Document images with source code:
*** Begin section ***
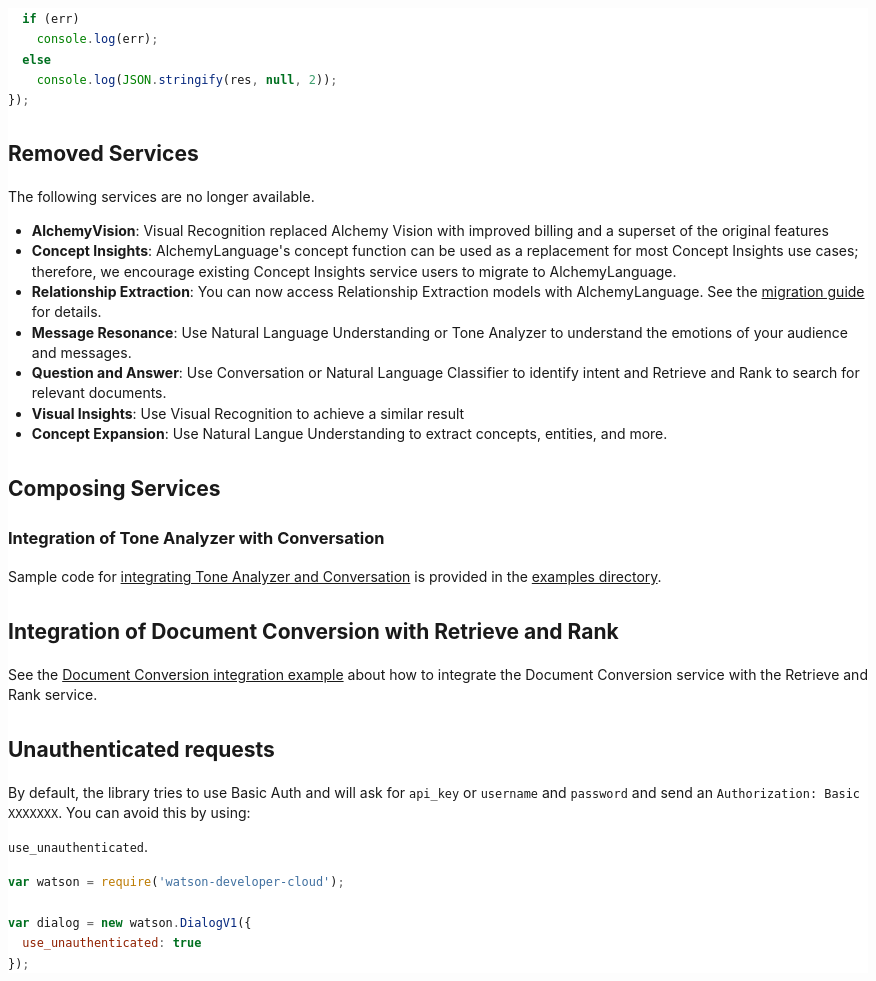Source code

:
 ```js
  if (err)
    console.log(err);
  else
    console.log(JSON.stringify(res, null, 2));
});
```

## Removed Services

The following services are no longer available.

* **AlchemyVision**: Visual Recognition replaced Alchemy Vision with improved billing and a superset of the original features
* **Concept Insights**: AlchemyLanguage's concept function can be used as a replacement for most Concept Insights use cases; therefore, we encourage existing Concept Insights service users to migrate to AlchemyLanguage.
* **Relationship Extraction**: You can now access Relationship Extraction models with AlchemyLanguage. See the [migration guide][re_migration] for details.
* **Message Resonance**: Use Natural Language Understanding or Tone Analyzer to understand the emotions of your audience and messages.
* **Question and Answer**: Use Conversation or Natural Language Classifier to identify intent and Retrieve and Rank to search for relevant documents.
* **Visual Insights**: Use Visual Recognition to achieve a similar result
* **Concept Expansion**: Use Natural Langue Understanding to extract concepts, entities, and more.

## Composing Services

### Integration of Tone Analyzer with Conversation
Sample code for [integrating Tone Analyzer and Conversation][conversation_tone_analyzer_example] is provided in the [examples directory][examples].

## Integration of Document Conversion with Retrieve and Rank
See the [Document Conversion integration example][document_conversion_integration_example] about how to integrate the Document Conversion service
with the Retrieve and Rank service.

## Unauthenticated requests
By default, the library tries to use Basic Auth and will ask for `api_key` or `username` and `password` and send an `Authorization: Basic XXXXXXX`. You can avoid this by using:

`use_unauthenticated`.

```javascript
var watson = require('watson-developer-cloud');

var dialog = new watson.DialogV1({
  use_unauthenticated: true
});
```


[conversation]: https://www.ibm.com/watson/developercloud/conversation.html
[discovery]: http://www.ibm.com/watson/developercloud/discovery.html
[personality_insights]: http://www.ibm.com/watson/developercloud/doc/personality-insights/
[relationship_extraction]: http://www.ibm.com/watson/developercloud/doc/sireapi/
[retrieve_and_rank]: https://www.ibm.com/watson/developercloud/doc/retrieve-rank/
[visual_recognition]: http://www.ibm.com/watson/developercloud/doc/visual-recognition/
[visual_insights]: http://www.ibm.com/watson/developercloud/doc/visual-insights/
[tone_analyzer]: http://www.ibm.com/watson/developercloud/tone-analyzer.html
[text_to_speech]: http://www.ibm.com/watson/developercloud/doc/text-to-speech/
[speech_to_text]: http://www.ibm.com/watson/developercloud/doc/speech-to-text/
[concept_insights]: http://www.ibm.com/watson/developercloud/doc/concept-insights/
[tradeoff_analytics]: http://www.ibm.com/watson/developercloud/doc/tradeoff-analytics/
[language_translator]: http://www.ibm.com/watson/developercloud/doc/language-translation/index.html
[re_migration]: http://www.ibm.com/watson/developercloud/doc/alchemylanguage/migration.shtml
[alchemy_language]: http://www.alchemyapi.com/products/alchemylanguage
[sentiment_analysis]: http://www.alchemyapi.com/products/alchemylanguage/sentiment-analysis
[alchemy_vision]: http://www.alchemyapi.com/products/alchemyvision
[alchemy_data_news]: http://www.alchemyapi.com/products/alchemydata-news
[wdc]: http://www.ibm.com/watson/developercloud/
[bluemix]: https://console.ng.bluemix.net
[npm_link]: https://www.npmjs.com/package/watson-developer-cloud
[request_github]: https://github.com/request/request
[dialog_migration]: https://console.bluemix.net/docs/services/conversation/index.html#about
[examples]: https://github.com/watson-developer-cloud/node-sdk/tree/master/examples
[document_conversion_integration_example]: https://github.com/watson-developer-cloud/node-sdk/tree/master/examples/document_conversion_integration.v1.js
[conversation_tone_analyzer_example]: https://github.com/watson-developer-cloud/node-sdk/tree/master/examples/conversation_tone_analyzer_integration
[license]: http://www.apache.org/licenses/LICENSE-2.0
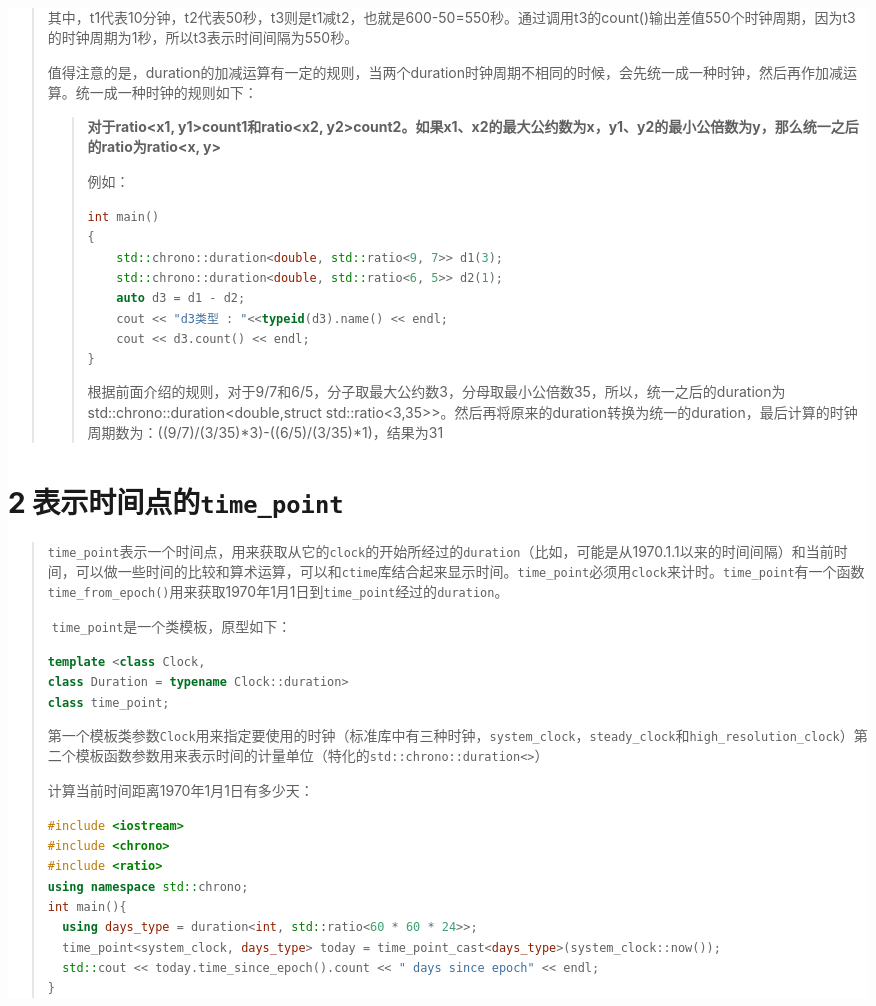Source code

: > 	其中，t1代表10分钟，t2代表50秒，t3则是t1减t2，也就是600-50=550秒。通过调用t3的count()输出差值550个时钟周期，因为t3的时钟周期为1秒，所以t3表示时间间隔为550秒。
>
> 值得注意的是，duration的加减运算有一定的规则，当两个duration时钟周期不相同的时候，会先统一成一种时钟，然后再作加减运算。统一成一种时钟的规则如下：
>
> > **对于ratio<x1, y1>count1和ratio<x2, y2>count2。如果x1、x2的最大公约数为x，y1、y2的最小公倍数为y，那么统一之后的ratio为ratio<x, y>**
> >
> > 例如：
> >
> > ```c++
> > int main()
> > {
> > 	std::chrono::duration<double, std::ratio<9, 7>> d1(3);
> > 	std::chrono::duration<double, std::ratio<6, 5>> d2(1);
> > 	auto d3 = d1 - d2;
> > 	cout << "d3类型 : "<<typeid(d3).name() << endl;
> > 	cout << d3.count() << endl;
> > }
> > ```
> >
> > ​	根据前面介绍的规则，对于9/7和6/5，分子取最大公约数3，分母取最小公倍数35，所以，统一之后的duration为std::chrono::duration<double,struct std::ratio<3,35>>。然后再将原来的duration转换为统一的duration，最后计算的时钟周期数为：((9/7)/(3/35)*3)-((6/5)/(3/35)*1)，结果为31

# 2 表示时间点的`time_point`

> ​	`time_point`表示一个时间点，用来获取从它的`clock`的开始所经过的`duration`（比如，可能是从1970.1.1以来的时间间隔）和当前时间，可以做一些时间的比较和算术运算，可以和`ctime`库结合起来显示时间。`time_point`必须用`clock`来计时。`time_point`有一个函数`time_from_epoch()`用来获取1970年1月1日到`time_point`经过的`duration`。
>
> ​	`time_point`是一个类模板，原型如下：
>
> ```c++
> template <class Clock,
> class Duration = typename Clock::duration>
> class time_point;
> ```
>
> ​	第一个模板类参数`Clock`用来指定要使用的时钟（标准库中有三种时钟，`system_clock`，`steady_clock`和`high_resolution_clock`）第二个模板函数参数用来表示时间的计量单位（特化的`std::chrono::duration<>`）
>
> 计算当前时间距离1970年1月1日有多少天：
>
> ```c++
> #include <iostream>
> #include <chrono>
> #include <ratio>
> using namespace std::chrono;
> int main(){
> 	using days_type = duration<int, std::ratio<60 * 60 * 24>>;
> 	time_point<system_clock, days_type> today = time_point_cast<days_type>(system_clock::now());
> 	std::cout << today.time_since_epoch().count << " days since epoch" << endl;
> }
> ```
*** End section ***
» Exercise directions
Copy each line above that contains the string "products".

» Task result
[alchemy_language]: http://www.alchemyapi.com/products/alchemylanguage
[sentiment_analysis]: http://www.alchemyapi.com/products/alchemylanguage/sentiment-analysis
[alchemy_vision]: http://www.alchemyapi.com/products/alchemyvision
[alchemy_data_news]: http://www.alchemyapi.com/products/alchemydata-news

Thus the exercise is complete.